The True Value of Money

Posted by Mik Smith on

[image reblogged from www.chartingyourfinancialfuture.com]
[image reblogged from www.chartingyourfinancialfuture.com]
 
 
  A vague fear in the mind of probably every numismatist (if they are honest about it) is that we will one day find ourselves in a cashless society.  Because living in an environment where only plastic, bitcoins, mobile phones or biometrics are used for transactions would make the whole business of collecting coins pretty pants.
 
  Of course, at the time of writing, this has not yet (and may never) happen.  But is it something we should be concerned about?  Will there ever come a time when real physical money no longer exists?
 
  According to a survey by LINK (the largest ATM network in the UK) there were 8.7% fewer cash withdrawals in London for the first four months of the year as there were for the same period of time in 2018.  While this is not an overall picture (which would take up bags more room than a single article on the subject) it does give us a brief illustration of how more and more people are opting to pay using plastic rather than cold hard cash.
 
  There is far more evidence than this (of course) to back up this philosophy online.  And if it is a subject that interests you then ten minutes or so on Google will tell you far more of the same.  Basically, cash is a far less favourable method of payment for the majority of people in twenty-first century Britain.  So why is this?
 
  In a number of surveys regarding this same question, the two top answers have been consistent; security and convenience.  Most people (irrespective of gender) feel far safer walking around with credit and debit cards than they do with real money.  And the convenience part of things doesn’t take a whole lot of explaining, especially since the advent of swipe capabilities on cards.
 
  So, does this leave us in a place where a cashless society is inevitable?  Well, this part is very much open to speculation.  There are still a lot of people who are convinced that whilst non-cash payments may continue to rise, good old fashioned money can never disappear forever.  And there are several good reasons for this.  To begin with there are certain transactions which would still be nigh on impossible without cash such as market stalls and small businesses without up to date facilities.  There are also still a lot of folk out there who are unable to use tech to pay for their goods or who would simply rather not.  It is also a concrete fact that there are still around two billion people throughout the world who still don’t even have a bank account (reference – Business Insider - 2017).
 
  Even if non-cash transactions do continue to rise it seems that cash will still be here to stay.  Which is obviously very good news for any collector of coins or notes.
 
 
 
© Article and images (except where stated) copyright Mik Smith 2019
 

1 comment


  • In the UK, money has ceased to exist in phases, until to-day we have a 100% fiat currency: a currency that has NO intrinsic value, but depends for its value on the credibility of the issuing Bank. I promise to pay the bearer on demand the sum of one pound

    The ultimate aim of Governments is to stabilise their currency, and backing by Gold is the method of choice. Britain maintained an exchange of paper for gold until 1931.

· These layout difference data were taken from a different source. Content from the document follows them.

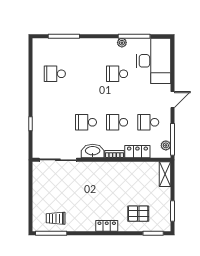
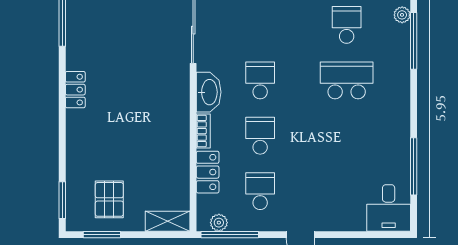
plant: (122, 43) -> (402, 15), moved
desk: (154, 61) -> (389, 208), width x0.53, depth x0.77
school desk: (117, 74) -> (347, 80), moved, width x1.85
pallet: (138, 214) -> (109, 199), moved
trolley: (56, 218) -> (89, 26), removed
locker: (107, 226) -> (75, 90), moved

    As a child I could never understand the meaning behind the mumbo jumbo, “I promise to pay the bearer on demand the sum of one pound”. I still cannot 80 years later.

    By 1931, however, Britain had abandoned the gold standard and so paper “money” , which was issued merely as a receipt for gold, became fiat currency.

    What about coins? Well in parallel with gold coins such as the sovereign, we had a silver standard for our coinage called Sterling. This was 92.5% silver and the balance was other metals to make the coin wear better. This standard applied to the Crown, Half-Crown, Florin, Shilling, Sixpence and Threpence until 1920 when it was debased to 50%. The final nail in the Sterling coffin occurred in 1947 when all pretence at silver was finally removed.